Angelika Wende hat einen Standpunkt, Ihre Sicht der Dinge.
 
Die Hoffnung liegt bei ihr im Detail und treibt daraus "eine Blüte, die bei einem ersten, oberflächlichen Blick einer Blume des Bösen gleicht, aber deren wahres Selbst die Liebe ist." 
 
Nach dieser kleinen Reise fällt vor allem ein Fehlen auf. Hiermit meine ich auch das
Fehlen des rechten Auges zahlreicher Figuren. Das Auge ist unser Werkzeug zum
Betrachten der Welt. Diese Wahrnehmung ist für viele von uns prägend und formt
zwangsläufig, als mächtigster Sinn, unser Weltbild. Auf der anderen Seite gilt das
Auge als "Fenster der Seele". Es ist Mittler zwischen dem Inneren und dem Äußeren.
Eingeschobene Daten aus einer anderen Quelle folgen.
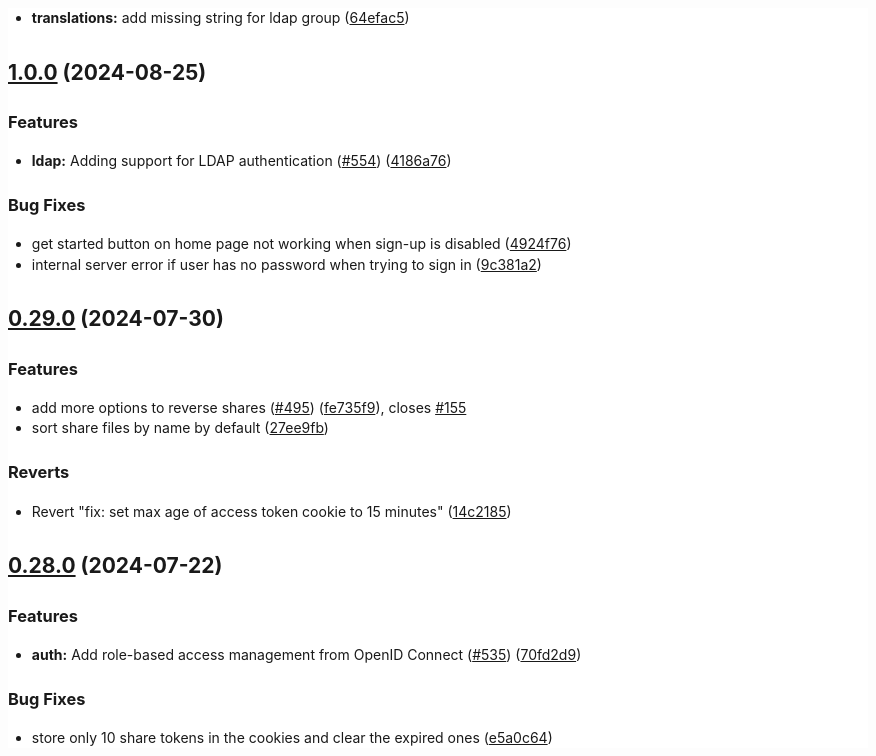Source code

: * **translations:** add missing string for ldap group ([64efac5](https://github.com/stonith404/pingvin-share/commit/64efac5b685bf2de9d65c6a4f8890d45afe6476d))

## [1.0.0](https://github.com/stonith404/pingvin-share/compare/v0.29.0...v1.0.0) (2024-08-25)


### Features

* **ldap:** Adding support for LDAP authentication ([#554](https://github.com/stonith404/pingvin-share/issues/554)) ([4186a76](https://github.com/stonith404/pingvin-share/commit/4186a768b310855282bc4876d1f294700963b8f5))


### Bug Fixes

* get started button on home page not working when sign-up is disabled ([4924f76](https://github.com/stonith404/pingvin-share/commit/4924f763947c9a6b79ba0d85887f104ed9545c78))
* internal server error if user has no password when trying to sign in ([9c381a2](https://github.com/stonith404/pingvin-share/commit/9c381a2ed6b3b7dfd95d4278889b937ffb85e01b))

## [0.29.0](https://github.com/stonith404/pingvin-share/compare/v0.28.0...v0.29.0) (2024-07-30)


### Features

* add more options to reverse shares ([#495](https://github.com/stonith404/pingvin-share/issues/495)) ([fe735f9](https://github.com/stonith404/pingvin-share/commit/fe735f9704c9d96398f3127a559e17848b08d140)), closes [#155](https://github.com/stonith404/pingvin-share/issues/155)
* sort share files by name by default ([27ee9fb](https://github.com/stonith404/pingvin-share/commit/27ee9fb6cb98177661bed20a0baa399b27e70b7e))


### Reverts

* Revert "fix: set max age of access token cookie to 15 minutes" ([14c2185](https://github.com/stonith404/pingvin-share/commit/14c2185e6f1a81d63e25fbeec3e30a54cf6a44c5))

## [0.28.0](https://github.com/stonith404/pingvin-share/compare/v0.27.0...v0.28.0) (2024-07-22)


### Features

* **auth:** Add role-based access management from OpenID Connect ([#535](https://github.com/stonith404/pingvin-share/issues/535)) ([70fd2d9](https://github.com/stonith404/pingvin-share/commit/70fd2d94be3411cc430f5c56e522028398127efb))


### Bug Fixes

* store only 10 share tokens in the cookies and clear the expired ones ([e5a0c64](https://github.com/stonith404/pingvin-share/commit/e5a0c649e36e0db419d04446affe2564c45cf321))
In beide Richtungen. Was ist es, das nicht wahrgenommen wird? Was dürfen wir
nicht sehen? Was versteckt sich hinter dem uns entzogenen Auge? Der Respekt vor
der Leistung der Künstlerin erlaubt hier nur Fragen. Fragen auf die es vielleicht keine
eindeutige Antwort geben kann.
 
Diese Malerin folgt keinem Programm, sie folgt ihrer Intuition. Intuition als Maxime, das authentische Gefühl aus Erfahrung als Messlatte, die Notwendigkeit bildnerisch zu gestalten. Dies scheinen mir die drei Grundpfeiler ihres Schaffens zu sein. "Ich male wenn die Worte nicht ausreichen, um das zu beschreiben was in mir ist...," schreibt sie in einem Text. Lassen wir die Bilder sprechen.